Y en tercer lugar, está la trama del film en sí. Ciertamente
la historia es bastante episódica, pero Scott la desarrolla con largos
intervalos donde descubrimos cosas de estos personajes. Realmente no todos los
papeles están bien desarrollados: los replicantes llevan la voz de mando
en el relato, mientras que el papel de Deckard resulta algo tosco - y tampoco
Harrison Ford colabora para realzarlo -. La interpretación de Ford se ve
más justificada en la llamada "versión del director",
pero resulta claro que no es el actor ideal para realizar una caracterización
que merece tocar cuerdas más sensibles.
El tema aquí pasa por la naturaleza ambivalente de los replicantes. En
ciertos momentos, se antojan como creaturas asustadas, peleando por su vida. Pero
en otros casos son pintados como personajes sádicos y terribles. Las imágenes
de Rutger Hauer destrozando a Tyrell son impresionantes, y su Roy Batty roza por
momentos la locura más que la confusión de sentimientos.

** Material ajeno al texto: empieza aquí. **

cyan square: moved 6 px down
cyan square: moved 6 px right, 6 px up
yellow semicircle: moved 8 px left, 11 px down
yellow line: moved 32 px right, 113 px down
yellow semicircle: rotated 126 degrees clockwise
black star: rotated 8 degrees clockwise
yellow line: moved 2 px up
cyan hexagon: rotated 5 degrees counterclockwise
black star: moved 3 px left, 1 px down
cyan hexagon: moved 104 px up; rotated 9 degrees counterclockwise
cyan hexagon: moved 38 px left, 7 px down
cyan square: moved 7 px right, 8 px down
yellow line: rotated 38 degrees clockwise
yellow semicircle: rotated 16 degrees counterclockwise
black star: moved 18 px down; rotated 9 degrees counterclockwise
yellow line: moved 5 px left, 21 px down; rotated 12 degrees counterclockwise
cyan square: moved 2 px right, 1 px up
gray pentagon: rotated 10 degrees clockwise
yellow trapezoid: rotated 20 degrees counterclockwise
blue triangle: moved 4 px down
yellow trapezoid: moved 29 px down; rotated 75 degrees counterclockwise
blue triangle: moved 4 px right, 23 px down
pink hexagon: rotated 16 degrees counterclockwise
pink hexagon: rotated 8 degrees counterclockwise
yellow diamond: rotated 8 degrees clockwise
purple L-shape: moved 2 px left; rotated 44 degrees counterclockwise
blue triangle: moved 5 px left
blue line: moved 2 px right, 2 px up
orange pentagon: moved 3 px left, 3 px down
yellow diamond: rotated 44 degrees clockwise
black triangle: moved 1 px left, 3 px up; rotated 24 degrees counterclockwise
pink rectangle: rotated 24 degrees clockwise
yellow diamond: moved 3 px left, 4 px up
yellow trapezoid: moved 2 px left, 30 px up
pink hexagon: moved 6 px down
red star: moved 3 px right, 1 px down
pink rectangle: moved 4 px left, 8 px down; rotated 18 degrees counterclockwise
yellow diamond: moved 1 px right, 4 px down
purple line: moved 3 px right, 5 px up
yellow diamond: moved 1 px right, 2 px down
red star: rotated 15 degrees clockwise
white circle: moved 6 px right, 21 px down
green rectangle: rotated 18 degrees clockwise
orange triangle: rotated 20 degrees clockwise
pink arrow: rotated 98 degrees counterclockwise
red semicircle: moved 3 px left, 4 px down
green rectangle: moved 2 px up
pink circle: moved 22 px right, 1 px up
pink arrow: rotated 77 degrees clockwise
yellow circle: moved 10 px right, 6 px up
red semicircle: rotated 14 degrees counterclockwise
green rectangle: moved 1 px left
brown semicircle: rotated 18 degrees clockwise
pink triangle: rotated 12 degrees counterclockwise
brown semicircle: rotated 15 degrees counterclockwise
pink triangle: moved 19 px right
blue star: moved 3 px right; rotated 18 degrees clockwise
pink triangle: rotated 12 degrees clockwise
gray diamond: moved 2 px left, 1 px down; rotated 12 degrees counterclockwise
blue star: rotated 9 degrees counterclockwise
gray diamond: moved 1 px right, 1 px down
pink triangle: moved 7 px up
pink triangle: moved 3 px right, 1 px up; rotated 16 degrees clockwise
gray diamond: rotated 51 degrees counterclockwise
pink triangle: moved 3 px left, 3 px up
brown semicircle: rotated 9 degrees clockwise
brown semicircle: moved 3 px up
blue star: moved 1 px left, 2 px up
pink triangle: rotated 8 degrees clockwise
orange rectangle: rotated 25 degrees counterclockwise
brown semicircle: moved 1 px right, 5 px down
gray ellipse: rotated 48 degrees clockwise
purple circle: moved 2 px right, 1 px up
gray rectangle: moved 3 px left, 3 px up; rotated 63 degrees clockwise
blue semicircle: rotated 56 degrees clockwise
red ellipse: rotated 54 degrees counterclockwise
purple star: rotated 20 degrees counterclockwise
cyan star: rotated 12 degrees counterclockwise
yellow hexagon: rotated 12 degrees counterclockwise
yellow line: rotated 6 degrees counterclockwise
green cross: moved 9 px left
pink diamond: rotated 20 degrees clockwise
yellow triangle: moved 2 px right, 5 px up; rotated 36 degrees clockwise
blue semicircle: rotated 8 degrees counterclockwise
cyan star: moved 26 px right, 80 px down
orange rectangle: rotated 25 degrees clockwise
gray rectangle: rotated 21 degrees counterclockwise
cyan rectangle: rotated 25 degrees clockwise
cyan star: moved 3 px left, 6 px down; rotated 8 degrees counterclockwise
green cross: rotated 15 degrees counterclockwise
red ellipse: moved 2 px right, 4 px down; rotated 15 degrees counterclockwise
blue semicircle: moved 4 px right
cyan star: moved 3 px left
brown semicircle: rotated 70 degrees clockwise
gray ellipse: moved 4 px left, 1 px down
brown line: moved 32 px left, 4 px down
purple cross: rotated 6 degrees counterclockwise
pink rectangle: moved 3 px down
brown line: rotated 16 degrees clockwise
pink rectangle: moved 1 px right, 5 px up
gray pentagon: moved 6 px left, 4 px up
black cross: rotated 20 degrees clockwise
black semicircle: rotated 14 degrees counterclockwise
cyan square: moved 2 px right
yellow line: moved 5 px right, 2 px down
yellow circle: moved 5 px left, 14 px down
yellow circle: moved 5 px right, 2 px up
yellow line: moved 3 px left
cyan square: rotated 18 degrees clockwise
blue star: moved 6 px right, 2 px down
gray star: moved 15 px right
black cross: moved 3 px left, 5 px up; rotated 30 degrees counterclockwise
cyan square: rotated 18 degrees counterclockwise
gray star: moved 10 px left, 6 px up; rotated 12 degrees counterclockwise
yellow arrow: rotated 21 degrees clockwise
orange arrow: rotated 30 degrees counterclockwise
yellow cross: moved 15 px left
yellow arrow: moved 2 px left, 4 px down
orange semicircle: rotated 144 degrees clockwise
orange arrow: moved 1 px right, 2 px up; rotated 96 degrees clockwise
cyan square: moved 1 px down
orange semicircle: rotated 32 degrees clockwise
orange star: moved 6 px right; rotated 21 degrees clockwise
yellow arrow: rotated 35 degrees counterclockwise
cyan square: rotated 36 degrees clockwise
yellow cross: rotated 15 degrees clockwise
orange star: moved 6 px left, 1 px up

A veces
uno percibe que más que reflejar la inestabilidad emocional, los actores
disparan distintos rangos que rozan la sobreactuación, en especial Hauer
y Hannah. La impresión general es que el guión no sabe muy bien
como definirlos, si como víctimas, monstruos, o vengadores. Por un lado
está Leon, que convive con Zhora, y se fabrica recuerdos a base de fotos
intrascendentes. Pero por otro, cuando deben defenderse resultan despiadados y
crueles, como la golpiza de Leon a Deckard en el callejón. Quizás
la mejor expresión sea la de Joanna Cassidy como la nudista encantadora
de serpientes, que alterna entre la violencia y la desesperación cuando
Deckard le da caza.Y Batty obtiene cierta redención en su ocaso, cuando
le cuenta sus vivencias a Deckard mientras la vida se le escapa como la paloma
que tenía atrapada en la mano.
Mientras el film le dedica mayor tiempo de pantalla a los replicantes, prueba
un par de cosas con la trama de Deckard. Acá es donde comienzan las diferencias
entre la versión original y "el corte del director". En
el original, hay un monólogo inicial y otro final de Harrison Ford como
para setear el clima de film negro, que son eliminados en la versión especial
(que a mi gusto, omitirlos no es una decisión feliz de Scott, ya que le
daban algo más de sabor a Deckard). También está más
trabajada la escena del encuentro de Deckard con Rachel en el departamento. Aquí
es donde comienzan los indicios de que Deckard puede ser un replicante : posee
un piano lleno de fotos realmente dispares, se queda brevemente dormido y sueña
con un unicornio, e incluso cuando discute con Rachel en la cocina y le susurra
al oído desde las penumbras unas frases podemos ver un reflejo metálico
en sus ojos, similar al de los replicantes. Sus actitudes torpes y distraídas
cuando recibe los informes de las muertes (o la forzada seducción de Rachel);
cuando Rachel le pregunta si él mismo se ha hecho el test Voight Kampff
(y Deckard se queda oportunamente dormido). Y por supuesto, el final de la
versión del director, que omite la escena del escape de Rachel y Deckard
hacia un paraíso verde (¿adónde, si la polución
ha contaminado el planeta, e incluso los animales son replicados genéticamente?),
donde el detective dice que Rachel es el único modelo de replicante sin
fecha de expiración. En cambio, el corte del director muestra a Deckard
encontrando un unicornio hecho por Gaff - similar al de sus recuerdos ¿implantados?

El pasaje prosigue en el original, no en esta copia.